Start of Data for this exercise

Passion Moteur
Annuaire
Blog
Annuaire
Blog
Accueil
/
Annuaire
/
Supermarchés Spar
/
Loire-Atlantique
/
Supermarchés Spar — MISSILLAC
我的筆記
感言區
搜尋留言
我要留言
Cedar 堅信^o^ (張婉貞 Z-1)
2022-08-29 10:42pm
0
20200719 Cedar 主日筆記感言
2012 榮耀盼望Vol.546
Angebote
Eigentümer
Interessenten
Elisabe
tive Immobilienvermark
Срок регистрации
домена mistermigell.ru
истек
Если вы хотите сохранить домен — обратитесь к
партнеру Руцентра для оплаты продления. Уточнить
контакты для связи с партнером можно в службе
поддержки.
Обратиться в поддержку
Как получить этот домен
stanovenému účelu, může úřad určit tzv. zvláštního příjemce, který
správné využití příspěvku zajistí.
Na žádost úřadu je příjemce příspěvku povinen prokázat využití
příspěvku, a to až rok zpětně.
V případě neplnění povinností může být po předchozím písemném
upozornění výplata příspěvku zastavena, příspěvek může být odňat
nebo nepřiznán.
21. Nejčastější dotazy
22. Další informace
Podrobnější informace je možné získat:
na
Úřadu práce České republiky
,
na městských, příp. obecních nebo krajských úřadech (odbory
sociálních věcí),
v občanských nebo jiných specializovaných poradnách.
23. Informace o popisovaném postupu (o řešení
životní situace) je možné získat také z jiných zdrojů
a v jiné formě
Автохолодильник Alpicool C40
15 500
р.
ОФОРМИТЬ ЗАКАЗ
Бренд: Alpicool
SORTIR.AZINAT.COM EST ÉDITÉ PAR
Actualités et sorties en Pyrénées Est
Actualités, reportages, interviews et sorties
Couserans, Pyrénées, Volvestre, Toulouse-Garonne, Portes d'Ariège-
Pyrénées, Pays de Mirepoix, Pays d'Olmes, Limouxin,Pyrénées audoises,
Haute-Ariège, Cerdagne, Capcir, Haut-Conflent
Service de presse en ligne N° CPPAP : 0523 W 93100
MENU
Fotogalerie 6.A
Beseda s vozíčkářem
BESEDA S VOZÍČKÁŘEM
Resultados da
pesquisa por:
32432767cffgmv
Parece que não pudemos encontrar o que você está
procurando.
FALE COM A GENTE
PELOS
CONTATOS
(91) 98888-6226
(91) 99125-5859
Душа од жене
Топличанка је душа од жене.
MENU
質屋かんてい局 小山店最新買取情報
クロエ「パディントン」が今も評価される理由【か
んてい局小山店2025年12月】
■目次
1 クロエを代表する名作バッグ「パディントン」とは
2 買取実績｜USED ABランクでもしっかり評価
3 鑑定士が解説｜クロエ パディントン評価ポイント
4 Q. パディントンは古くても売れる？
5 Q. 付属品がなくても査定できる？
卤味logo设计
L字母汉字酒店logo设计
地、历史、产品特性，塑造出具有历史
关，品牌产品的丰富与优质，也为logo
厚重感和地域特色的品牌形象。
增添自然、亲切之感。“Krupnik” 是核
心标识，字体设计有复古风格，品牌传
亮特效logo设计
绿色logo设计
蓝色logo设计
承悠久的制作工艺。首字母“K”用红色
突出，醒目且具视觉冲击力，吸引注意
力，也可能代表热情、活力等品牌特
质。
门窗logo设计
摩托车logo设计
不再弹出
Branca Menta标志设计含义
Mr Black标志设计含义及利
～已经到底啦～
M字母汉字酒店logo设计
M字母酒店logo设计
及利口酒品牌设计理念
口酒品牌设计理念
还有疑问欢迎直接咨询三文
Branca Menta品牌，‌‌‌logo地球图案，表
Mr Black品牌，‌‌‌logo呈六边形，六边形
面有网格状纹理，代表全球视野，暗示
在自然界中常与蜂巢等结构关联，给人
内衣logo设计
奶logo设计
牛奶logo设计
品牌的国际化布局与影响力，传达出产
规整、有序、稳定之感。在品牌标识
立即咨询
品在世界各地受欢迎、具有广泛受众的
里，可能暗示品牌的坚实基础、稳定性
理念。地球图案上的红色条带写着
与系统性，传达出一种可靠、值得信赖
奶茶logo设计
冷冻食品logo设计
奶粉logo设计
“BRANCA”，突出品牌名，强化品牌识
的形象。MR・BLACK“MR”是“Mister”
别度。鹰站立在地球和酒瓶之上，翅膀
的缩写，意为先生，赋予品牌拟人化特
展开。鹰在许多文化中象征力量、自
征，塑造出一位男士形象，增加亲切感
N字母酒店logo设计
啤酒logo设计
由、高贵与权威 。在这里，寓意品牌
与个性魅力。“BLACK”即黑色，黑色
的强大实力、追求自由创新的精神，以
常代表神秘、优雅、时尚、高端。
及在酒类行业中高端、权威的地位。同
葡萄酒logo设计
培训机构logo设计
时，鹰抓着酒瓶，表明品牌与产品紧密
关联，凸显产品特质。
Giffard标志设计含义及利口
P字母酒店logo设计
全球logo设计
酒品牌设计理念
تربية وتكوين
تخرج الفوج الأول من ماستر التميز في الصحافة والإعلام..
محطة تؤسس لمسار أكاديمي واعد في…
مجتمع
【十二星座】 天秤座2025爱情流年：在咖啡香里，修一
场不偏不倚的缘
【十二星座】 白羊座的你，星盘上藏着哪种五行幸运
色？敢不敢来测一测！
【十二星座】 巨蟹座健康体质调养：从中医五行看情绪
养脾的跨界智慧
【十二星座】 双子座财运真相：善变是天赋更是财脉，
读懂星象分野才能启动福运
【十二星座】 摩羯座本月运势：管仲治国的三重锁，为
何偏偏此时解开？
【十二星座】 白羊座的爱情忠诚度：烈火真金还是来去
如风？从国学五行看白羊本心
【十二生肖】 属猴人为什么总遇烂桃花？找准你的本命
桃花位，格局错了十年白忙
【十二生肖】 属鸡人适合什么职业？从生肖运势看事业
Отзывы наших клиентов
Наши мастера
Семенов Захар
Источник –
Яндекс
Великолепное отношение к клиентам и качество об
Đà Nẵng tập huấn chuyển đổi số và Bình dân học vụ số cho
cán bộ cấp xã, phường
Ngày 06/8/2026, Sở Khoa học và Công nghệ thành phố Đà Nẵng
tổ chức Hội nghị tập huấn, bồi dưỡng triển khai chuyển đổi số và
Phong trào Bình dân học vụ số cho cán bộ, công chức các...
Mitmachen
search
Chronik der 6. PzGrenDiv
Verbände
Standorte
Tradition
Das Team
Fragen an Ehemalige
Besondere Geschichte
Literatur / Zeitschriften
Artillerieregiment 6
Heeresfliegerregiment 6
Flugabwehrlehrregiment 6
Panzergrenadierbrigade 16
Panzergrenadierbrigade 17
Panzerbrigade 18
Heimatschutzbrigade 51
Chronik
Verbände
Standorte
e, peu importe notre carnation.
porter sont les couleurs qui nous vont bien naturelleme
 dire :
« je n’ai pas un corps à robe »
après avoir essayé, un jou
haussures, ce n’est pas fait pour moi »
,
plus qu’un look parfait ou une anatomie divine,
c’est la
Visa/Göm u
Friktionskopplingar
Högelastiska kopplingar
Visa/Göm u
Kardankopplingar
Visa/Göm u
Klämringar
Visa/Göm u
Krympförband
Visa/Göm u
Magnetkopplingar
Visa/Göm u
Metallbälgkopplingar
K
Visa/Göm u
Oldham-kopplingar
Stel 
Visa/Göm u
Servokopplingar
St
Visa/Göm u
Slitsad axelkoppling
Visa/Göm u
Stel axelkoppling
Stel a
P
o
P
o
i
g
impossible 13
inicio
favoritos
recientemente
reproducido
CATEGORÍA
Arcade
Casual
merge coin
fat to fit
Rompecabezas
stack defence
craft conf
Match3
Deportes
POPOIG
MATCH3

End of Data for this exercise

• [Problem requirements]: Output the whole listing exactly as given.

• [Output of the exercise]:
Passion Moteur
Annuaire
Blog
Annuaire
Blog
Accueil
/
Annuaire
/
Supermarchés Spar
/
Loire-Atlantique
/
Supermarchés Spar — MISSILLAC
我的筆記
感言區
搜尋留言
我要留言
Cedar 堅信^o^ (張婉貞 Z-1)
2022-08-29 10:42pm
0
20200719 Cedar 主日筆記感言
2012 榮耀盼望Vol.546
Angebote
Eigentümer
Interessenten
Elisabe
tive Immobilienvermark
Срок регистрации
домена mistermigell.ru
истек
Если вы хотите сохранить домен — обратитесь к
партнеру Руцентра для оплаты продления. Уточнить
контакты для связи с партнером можно в службе
поддержки.
Обратиться в поддержку
Как получить этот домен
stanovenému účelu, může úřad určit tzv. zvláštního příjemce, který
správné využití příspěvku zajistí.
Na žádost úřadu je příjemce příspěvku povinen prokázat využití
příspěvku, a to až rok zpětně.
V případě neplnění povinností může být po předchozím písemném
upozornění výplata příspěvku zastavena, příspěvek může být odňat
nebo nepřiznán.
21. Nejčastější dotazy
22. Další informace
Podrobnější informace je možné získat:
na
Úřadu práce České republiky
,
na městských, příp. obecních nebo krajských úřadech (odbory
sociálních věcí),
v občanských nebo jiných specializovaných poradnách.
23. Informace o popisovaném postupu (o řešení
životní situace) je možné získat také z jiných zdrojů
a v jiné formě
Автохолодильник Alpicool C40
15 500
р.
ОФОРМИТЬ ЗАКАЗ
Бренд: Alpicool
SORTIR.AZINAT.COM EST ÉDITÉ PAR
Actualités et sorties en Pyrénées Est
Actualités, reportages, interviews et sorties
Couserans, Pyrénées, Volvestre, Toulouse-Garonne, Portes d'Ariège-
Pyrénées, Pays de Mirepoix, Pays d'Olmes, Limouxin,Pyrénées audoises,
Haute-Ariège, Cerdagne, Capcir, Haut-Conflent
Service de presse en ligne N° CPPAP : 0523 W 93100
MENU
Fotogalerie 6.A
Beseda s vozíčkářem
BESEDA S VOZÍČKÁŘEM
Resultados da
pesquisa por:
32432767cffgmv
Parece que não pudemos encontrar o que você está
procurando.
FALE COM A GENTE
PELOS
CONTATOS
(91) 98888-6226
(91) 99125-5859
Душа од жене
Топличанка је душа од жене.
MENU
質屋かんてい局 小山店最新買取情報
クロエ「パディントン」が今も評価される理由【か
んてい局小山店2025年12月】
■目次
1 クロエを代表する名作バッグ「パディントン」とは
2 買取実績｜USED ABランクでもしっかり評価
3 鑑定士が解説｜クロエ パディントン評価ポイント
4 Q. パディントンは古くても売れる？
5 Q. 付属品がなくても査定できる？
卤味logo设计
L字母汉字酒店logo设计
地、历史、产品特性，塑造出具有历史
关，品牌产品的丰富与优质，也为logo
厚重感和地域特色的品牌形象。
增添自然、亲切之感。“Krupnik” 是核
心标识，字体设计有复古风格，品牌传
亮特效logo设计
绿色logo设计
蓝色logo设计
承悠久的制作工艺。首字母“K”用红色
突出，醒目且具视觉冲击力，吸引注意
力，也可能代表热情、活力等品牌特
质。
门窗logo设计
摩托车logo设计
不再弹出
Branca Menta标志设计含义
Mr Black标志设计含义及利
～已经到底啦～
M字母汉字酒店logo设计
M字母酒店logo设计
及利口酒品牌设计理念
口酒品牌设计理念
还有疑问欢迎直接咨询三文
Branca Menta品牌，‌‌‌logo地球图案，表
Mr Black品牌，‌‌‌logo呈六边形，六边形
面有网格状纹理，代表全球视野，暗示
在自然界中常与蜂巢等结构关联，给人
内衣logo设计
奶logo设计
牛奶logo设计
品牌的国际化布局与影响力，传达出产
规整、有序、稳定之感。在品牌标识
立即咨询
品在世界各地受欢迎、具有广泛受众的
里，可能暗示品牌的坚实基础、稳定性
理念。地球图案上的红色条带写着
与系统性，传达出一种可靠、值得信赖
奶茶logo设计
冷冻食品logo设计
奶粉logo设计
“BRANCA”，突出品牌名，强化品牌识
的形象。MR・BLACK“MR”是“Mister”
别度。鹰站立在地球和酒瓶之上，翅膀
的缩写，意为先生，赋予品牌拟人化特
展开。鹰在许多文化中象征力量、自
征，塑造出一位男士形象，增加亲切感
N字母酒店logo设计
啤酒logo设计
由、高贵与权威 。在这里，寓意品牌
与个性魅力。“BLACK”即黑色，黑色
的强大实力、追求自由创新的精神，以
常代表神秘、优雅、时尚、高端。
及在酒类行业中高端、权威的地位。同
葡萄酒logo设计
培训机构logo设计
时，鹰抓着酒瓶，表明品牌与产品紧密
关联，凸显产品特质。
Giffard标志设计含义及利口
P字母酒店logo设计
全球logo设计
酒品牌设计理念
تربية وتكوين
تخرج الفوج الأول من ماستر التميز في الصحافة والإعلام..
محطة تؤسس لمسار أكاديمي واعد في…
مجتمع
【十二星座】 天秤座2025爱情流年：在咖啡香里，修一
场不偏不倚的缘
【十二星座】 白羊座的你，星盘上藏着哪种五行幸运
色？敢不敢来测一测！
【十二星座】 巨蟹座健康体质调养：从中医五行看情绪
养脾的跨界智慧
【十二星座】 双子座财运真相：善变是天赋更是财脉，
读懂星象分野才能启动福运
【十二星座】 摩羯座本月运势：管仲治国的三重锁，为
何偏偏此时解开？
【十二星座】 白羊座的爱情忠诚度：烈火真金还是来去
如风？从国学五行看白羊本心
【十二生肖】 属猴人为什么总遇烂桃花？找准你的本命
桃花位，格局错了十年白忙
【十二生肖】 属鸡人适合什么职业？从生肖运势看事业
Отзывы наших клиентов
Наши мастера
Семенов Захар
Источник –
Яндекс
Великолепное отношение к клиентам и качество об
Đà Nẵng tập huấn chuyển đổi số và Bình dân học vụ số cho
cán bộ cấp xã, phường
Ngày 06/8/2026, Sở Khoa học và Công nghệ thành phố Đà Nẵng
tổ chức Hội nghị tập huấn, bồi dưỡng triển khai chuyển đổi số và
Phong trào Bình dân học vụ số cho cán bộ, công chức các...
Mitmachen
search
Chronik der 6. PzGrenDiv
Verbände
Standorte
Tradition
Das Team
Fragen an Ehemalige
Besondere Geschichte
Literatur / Zeitschriften
Artillerieregiment 6
Heeresfliegerregiment 6
Flugabwehrlehrregiment 6
Panzergrenadierbrigade 16
Panzergrenadierbrigade 17
Panzerbrigade 18
Heimatschutzbrigade 51
Chronik
Verbände
Standorte
e, peu importe notre carnation.
porter sont les couleurs qui nous vont bien naturelleme
 dire :
« je n’ai pas un corps à robe »
après avoir essayé, un jou
haussures, ce n’est pas fait pour moi »
,
plus qu’un look parfait ou une anatomie divine,
c’est la
Visa/Göm u
Friktionskopplingar
Högelastiska kopplingar
Visa/Göm u
Kardankopplingar
Visa/Göm u
Klämringar
Visa/Göm u
Krympförband
Visa/Göm u
Magnetkopplingar
Visa/Göm u
Metallbälgkopplingar
K
Visa/Göm u
Oldham-kopplingar
Stel 
Visa/Göm u
Servokopplingar
St
Visa/Göm u
Slitsad axelkoppling
Visa/Göm u
Stel axelkoppling
Stel a
P
o
P
o
i
g
impossible 13
inicio
favoritos
recientemente
reproducido
CATEGORÍA
Arcade
Casual
merge coin
fat to fit
Rompecabezas
stack defence
craft conf
Match3
Deportes
POPOIG
MATCH3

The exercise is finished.